Sinn Fein's attitude to whether the IRA is still in business will "kill or cure" power sharing in Northern Ireland, Ulster Unionist leader Mike Nesbitt has said.
Mr Nesbitt said progress could not be made in efforts to resolve the crisis that has engulfed Stormont following a murder linked to the IRA unless the republican party admitted the paramilitary organisation was still operating.
He made the assessment as he emerged from a bi-lateral meeting with Northern Ireland Secretary Theresa Villiers at Stormont House.
Ms Villiers has convened emergency talks with the parties in a bid to rescue the faltering administration.
Mr Nesbitt claimed Ms Villiers had agreed with his party's view that Sinn Fein denials about the existence of the IRA was "doing huge damage to the political process".
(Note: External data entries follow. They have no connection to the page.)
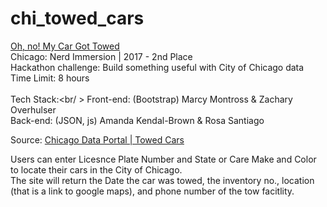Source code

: # chi_towed_cars

[Oh, no! My Car Got Towed](https://heymarcy.github.io/chi_towed_cars/)<br />
Chicago: Nerd Immersion | 2017 - 2nd Place<br />
Hackathon challenge: Build something useful with City of Chicago data<br />
Time Limit: 8 hours<br />
<br />
Tech Stack:<br/ >
Front-end: (Bootstrap) Marcy Montross & Zachary Overhulser<br />
Back-end: (JSON, js) Amanda Kendal-Brown & Rosa Santiago<br />

Source: [Chicago Data Portal | Towed Cars](https://data.cityofchicago.org/Transportation/Towed-Vehicles/ygr5-vcbg)<br />

Users can enter Licesnce Plate Number and State or Care Make and Color to locate their cars in the City of Chicago. <br />
The site will return the Date the car was towed, the inventory no., location (that is a link to google maps), and phone number of the tow facitlity. <br />

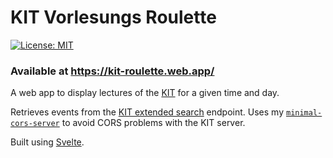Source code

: # KIT Vorlesungs Roulette
[![License: MIT](https://img.shields.io/badge/License-MIT-yellow.svg)](https://opensource.org/licenses/MIT)
<br>

### Available at https://kit-roulette.web.app/

A web app to display lectures of the [KIT](https://www.kit.edu/) for a given time and day.

Retrieves events from the [KIT extended search](https://campus.kit.edu/sp/campus/all/extendedSearch.asp) endpoint. Uses my [`minimal-cors-server`](https://github.com/MatthiasHarzer/minimal-cors-server) to avoid CORS problems with the KIT server.

Built using [Svelte](https://svelte.dev/).
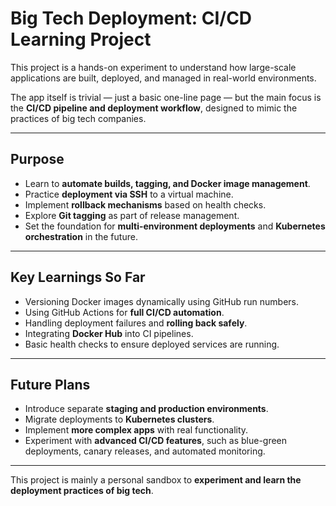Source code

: # Big Tech Deployment: CI/CD Learning Project

This project is a hands-on experiment to understand how large-scale applications are built, deployed, and managed in real-world environments.  

The app itself is trivial — just a basic one-line page — but the main focus is the **CI/CD pipeline and deployment workflow**, designed to mimic the practices of big tech companies.

---

## Purpose

- Learn to **automate builds, tagging, and Docker image management**.
- Practice **deployment via SSH** to a virtual machine.
- Implement **rollback mechanisms** based on health checks.
- Explore **Git tagging** as part of release management.
- Set the foundation for **multi-environment deployments** and **Kubernetes orchestration** in the future.

---

## Key Learnings So Far

- Versioning Docker images dynamically using GitHub run numbers.
- Using GitHub Actions for **full CI/CD automation**.
- Handling deployment failures and **rolling back safely**.
- Integrating **Docker Hub** into CI pipelines.
- Basic health checks to ensure deployed services are running.

---

## Future Plans

- Introduce separate **staging and production environments**.
- Migrate deployments to **Kubernetes clusters**.
- Implement **more complex apps** with real functionality.
- Experiment with **advanced CI/CD features**, such as blue-green deployments, canary releases, and automated monitoring.

---

This project is mainly a personal sandbox to **experiment and learn the deployment practices of big tech**.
He added: "If there are to be talks this I believe will kill or cure the devolved government."
The negotiation process is expected to last four to six weeks and today's session will involve bi-lateral meetings between Ms Villiers and the individual parties. Irish government officials will also hold one-to-one meetings with the parties.
Mr Nesbitt urged against round table talks until Sinn Fein's stance had been established.
"We have cautioned against holding a round table discussion at this time until the Secretary of State gets a feel of where others, particularly Sinn Fein, are with regard to the way forward," he said.
The latest crisis to beset the faltering administration was sparked by the murder of Kevin McGuigan.
The Democratic Unionists have pulled all but one of their five ministers out of the Executive and DUP First Minister Peter Robinson has stepped down.
The Ulster Unionists have resigned their one ministerial post in what was a 13-ministry, five party coalition prior to the furore over the McGuigan shooting.
Police have said current members of the IRA were involved in last month's shooting of Mr McGuigan in a suspected revenge attack for the murder of former IRA commander Gerard "Jock" Davison in Belfast three months earlier.
The disclosures about the IRA have heaped pressure on Sinn Fein to explain why the police assess that the supposedly defunct paramilitary organisation is still in existence.
Sinn Fein has insisted the IRA has gone away and has accused the two unionist parties of contriving a crisis for electoral gain.
The controversy escalated last week when three senior republicans, including Sinn Fein's northern chairman Bobby Storey, were arrested by detectives investigating the murder. All three were later released without charge.
But during the period they were being questioned, Mr Robinson stepped down and three of his DUP ministers quit the Executive.
Commenting publicly on his arrest for the first time on Sunday, Mr Storey accused unionists of trying to cynically exploit his "wrongful detention" to bring down power sharing.
He repeatedly insisted the IRA was no more - at one stage evoking the metaphor of a butterfly.
Police Service of Northern Ireland (PSNI) chief constable George Hamilton has said there is no evidence IRA leadership sanctioned the McGuigan murder. However, the region's senior officer said structures of the organisation still exist, albeit for political, not terror, purposes.
Mr Storey said he agreed with the assessment there was no IRA military footing, but he added: "Where I differ from the chief constable, is there is no role for the IRA, the IRA has finished, the IRA has gone. I think the chief constable and other perspectives out there see this in terms of the IRA being the caterpillar that's still there, where I think it's moved on, it's become a butterfly, it's flew away, it's gone, it's disappeared and they need to evolve to that as well."